§ **Work request**
One part of the entries below is wanted: the lines from the one containing "thumb ip: (907, 890)" through the one containing "middle mcp: (953, 815)". Write those out exactly and nothing else.

Bounding boxes with keypoints

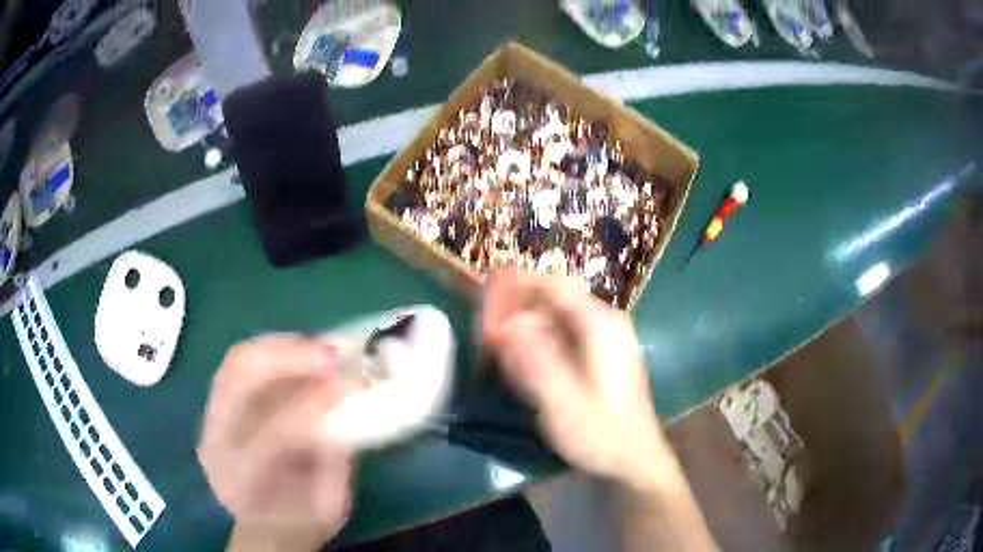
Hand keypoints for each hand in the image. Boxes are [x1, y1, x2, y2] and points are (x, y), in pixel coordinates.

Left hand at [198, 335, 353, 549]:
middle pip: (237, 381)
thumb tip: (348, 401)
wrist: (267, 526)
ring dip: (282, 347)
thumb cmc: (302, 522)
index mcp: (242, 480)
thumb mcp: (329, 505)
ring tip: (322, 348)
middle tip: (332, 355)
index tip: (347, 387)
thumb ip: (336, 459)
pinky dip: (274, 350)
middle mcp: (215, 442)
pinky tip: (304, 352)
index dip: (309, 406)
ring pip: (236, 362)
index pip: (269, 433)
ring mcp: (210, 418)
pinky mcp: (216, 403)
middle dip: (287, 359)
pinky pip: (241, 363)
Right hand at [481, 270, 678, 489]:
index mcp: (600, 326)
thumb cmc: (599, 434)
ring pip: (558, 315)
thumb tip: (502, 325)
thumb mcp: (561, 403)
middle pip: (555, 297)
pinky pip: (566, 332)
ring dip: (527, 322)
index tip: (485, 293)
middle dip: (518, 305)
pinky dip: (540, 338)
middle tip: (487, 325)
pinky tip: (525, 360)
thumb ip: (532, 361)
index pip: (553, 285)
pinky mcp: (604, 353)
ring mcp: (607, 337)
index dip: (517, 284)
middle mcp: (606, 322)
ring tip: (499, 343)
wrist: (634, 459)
...
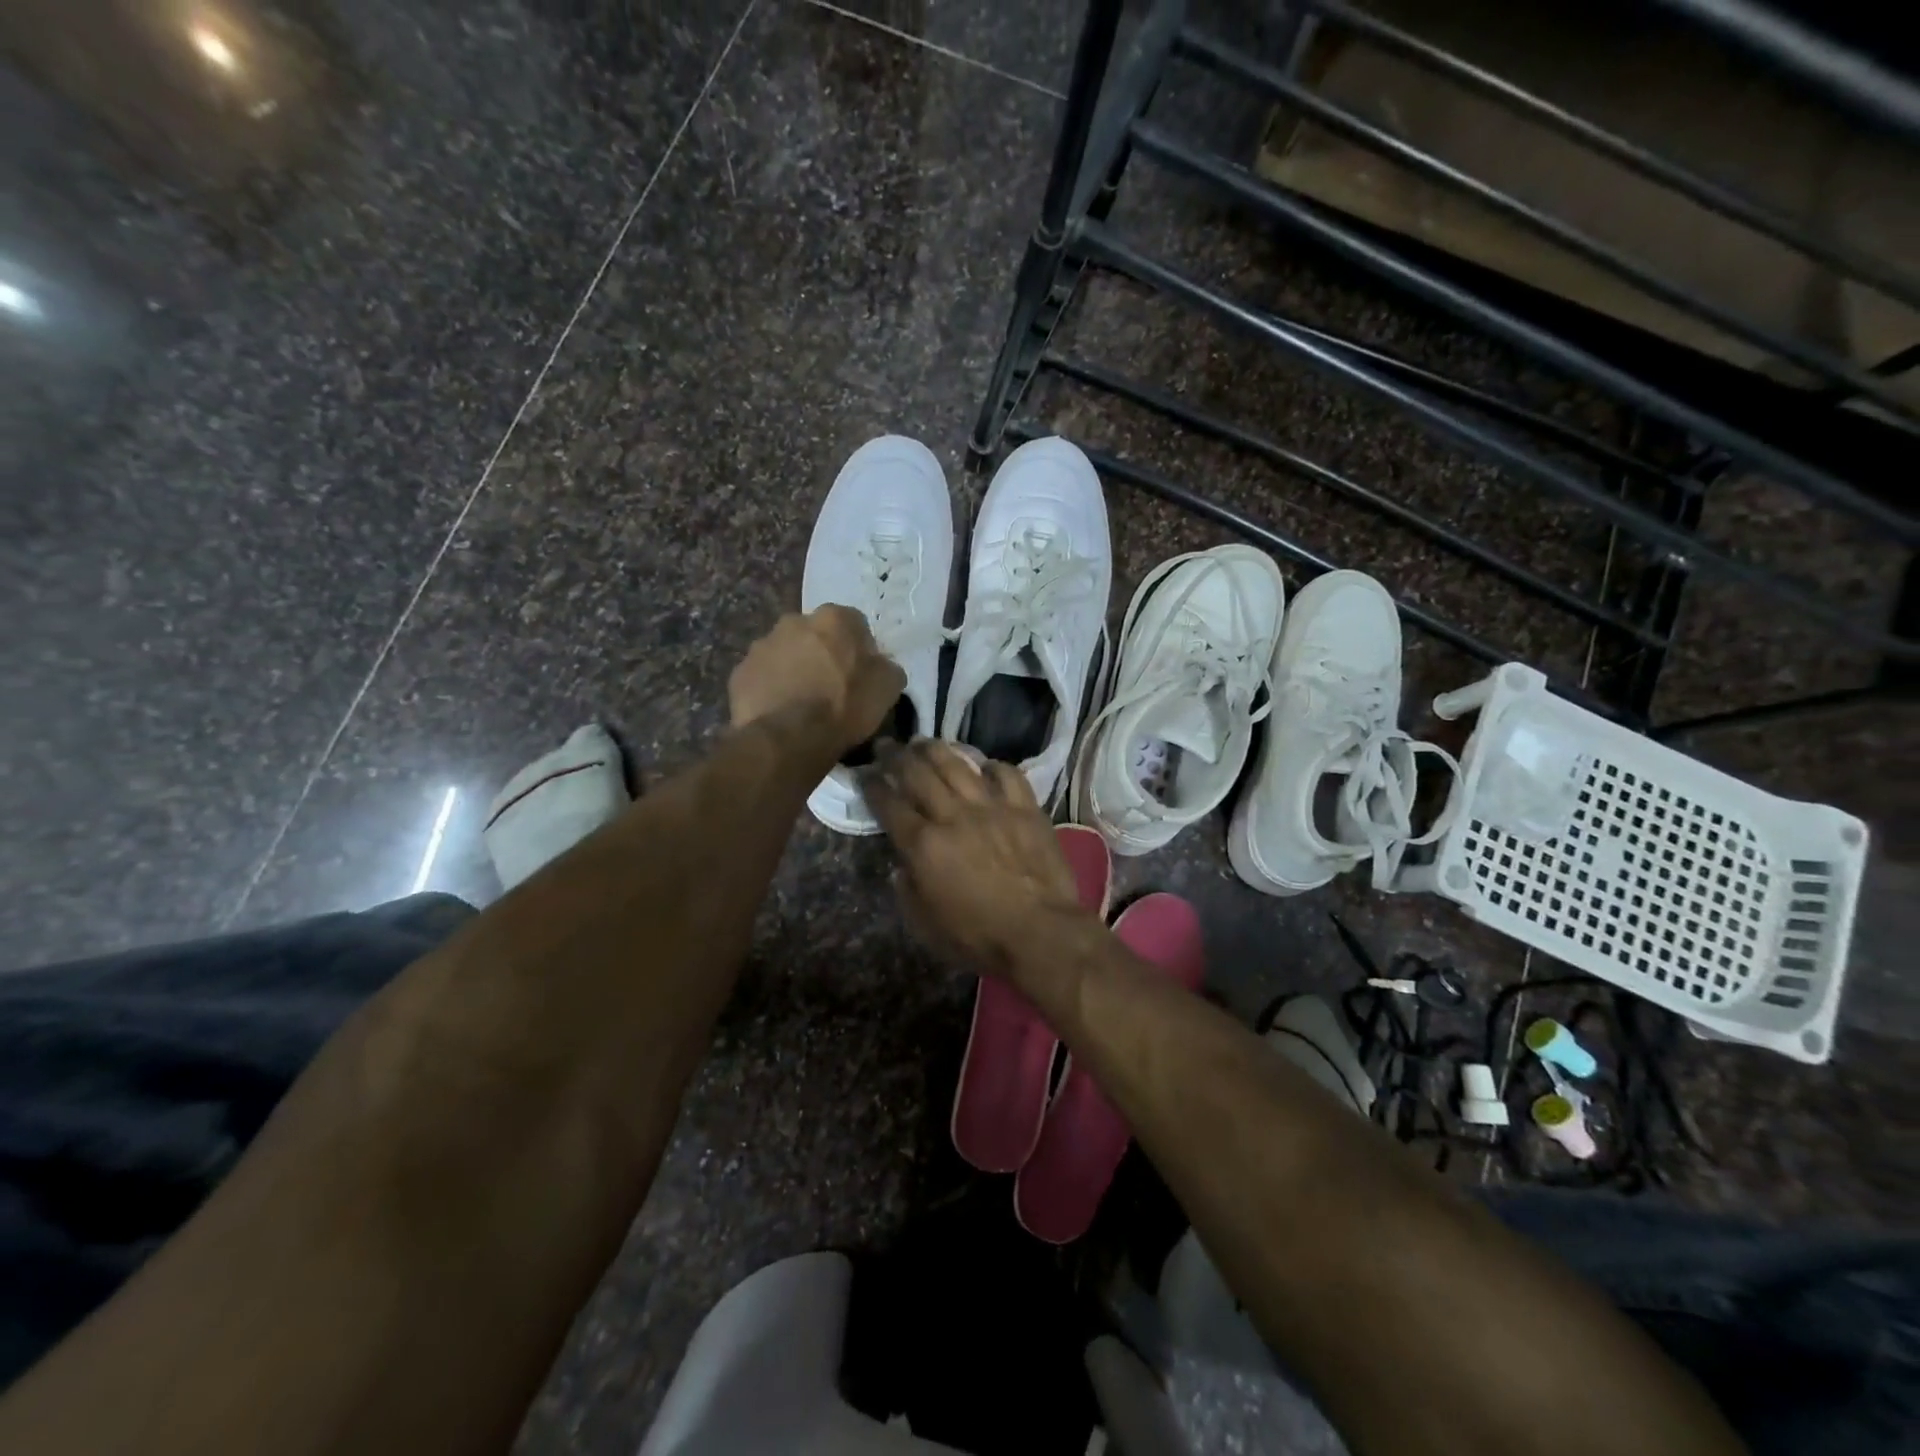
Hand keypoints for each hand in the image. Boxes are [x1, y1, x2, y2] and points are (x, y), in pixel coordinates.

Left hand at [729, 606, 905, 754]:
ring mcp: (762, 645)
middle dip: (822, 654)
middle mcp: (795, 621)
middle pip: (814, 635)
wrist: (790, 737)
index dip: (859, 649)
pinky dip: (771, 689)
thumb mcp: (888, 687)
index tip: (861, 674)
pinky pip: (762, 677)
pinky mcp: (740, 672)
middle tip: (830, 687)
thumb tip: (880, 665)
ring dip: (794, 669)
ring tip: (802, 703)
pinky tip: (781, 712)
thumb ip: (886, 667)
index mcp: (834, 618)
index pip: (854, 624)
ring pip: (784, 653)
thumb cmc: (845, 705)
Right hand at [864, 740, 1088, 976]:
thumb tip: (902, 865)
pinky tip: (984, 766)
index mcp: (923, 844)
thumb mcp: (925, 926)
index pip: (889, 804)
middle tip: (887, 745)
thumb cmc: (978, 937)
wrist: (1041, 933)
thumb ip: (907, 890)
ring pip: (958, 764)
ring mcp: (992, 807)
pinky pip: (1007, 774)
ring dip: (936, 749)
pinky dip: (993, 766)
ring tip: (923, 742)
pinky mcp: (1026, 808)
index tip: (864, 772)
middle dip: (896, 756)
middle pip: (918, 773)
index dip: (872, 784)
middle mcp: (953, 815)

§ **Written response**
thumb ip: (907, 890)
ring pip: (958, 764)
ring mcp: (992, 807)
pinky pip: (1007, 774)
ring dip: (936, 749)
pinky dip: (993, 766)
ring tip: (923, 742)
pinky mcp: (1026, 808)
index tip: (864, 772)
middle dip: (896, 756)
middle pip: (918, 773)
index dip: (872, 784)
middle mcp: (953, 815)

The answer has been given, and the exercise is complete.